Converting DICOM Images to NIFTI Images

Note: While I will try to be verbose in my how-to guides of imaging, I assume any readers have at least basic knowledge of the command line (Terminal) and bash. If you feel lost with some of the bash references and need some additional info, here is a good beginner’s guide to bash.

Usually the first step to process structural MRI data is to convert the DICOM files from the MR scanner into a more useable format. The current “best” format for files is NIfTI. There are other formats but this is a file format that is widely used and very useable. There are problems with it (specifically with how some software deal handle it but that is a topic for a later time).

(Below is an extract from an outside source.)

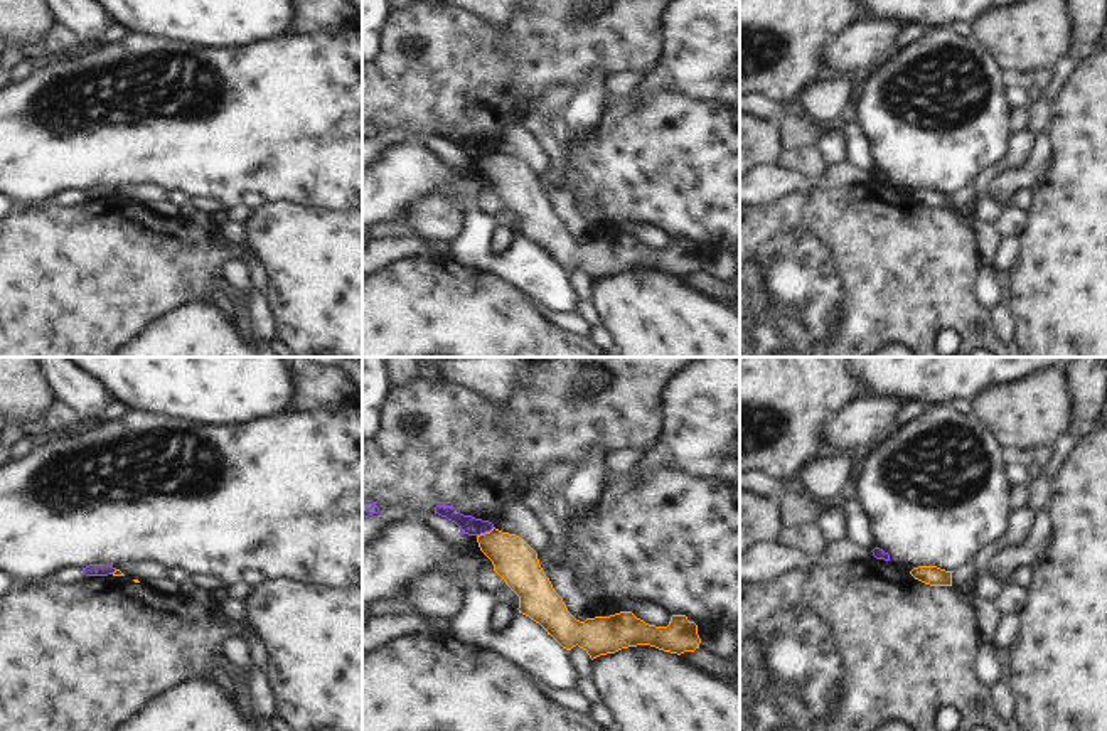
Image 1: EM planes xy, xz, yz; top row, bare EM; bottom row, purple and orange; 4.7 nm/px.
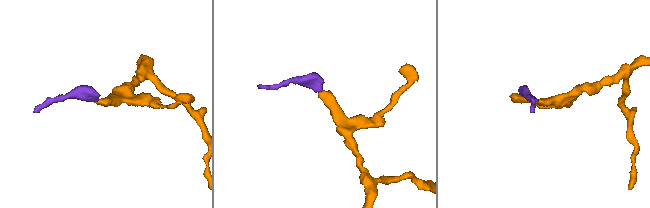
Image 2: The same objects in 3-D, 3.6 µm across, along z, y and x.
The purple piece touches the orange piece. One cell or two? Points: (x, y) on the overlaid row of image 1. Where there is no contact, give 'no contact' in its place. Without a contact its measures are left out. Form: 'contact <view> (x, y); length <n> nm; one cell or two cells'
contact xz (486, 531); length 100 nm; two cells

One of the best tools to convert DICOM files to NIfTI is Chris Rorden’s dcm2nii (see also his profile on the NITRC website for contact info). This is a command line tool (there is also a graphical user interface version) that wil convert just about any DICOM image to an appropriate NIfTI. dcm2nii is part of the MRIcron package – the most recent version of the software can be downloaded from this link from the NITRC website. There are Linux, Macintosh, and Windows versions of the software (as well as source code if you care to build your own version). This software is available to download for free.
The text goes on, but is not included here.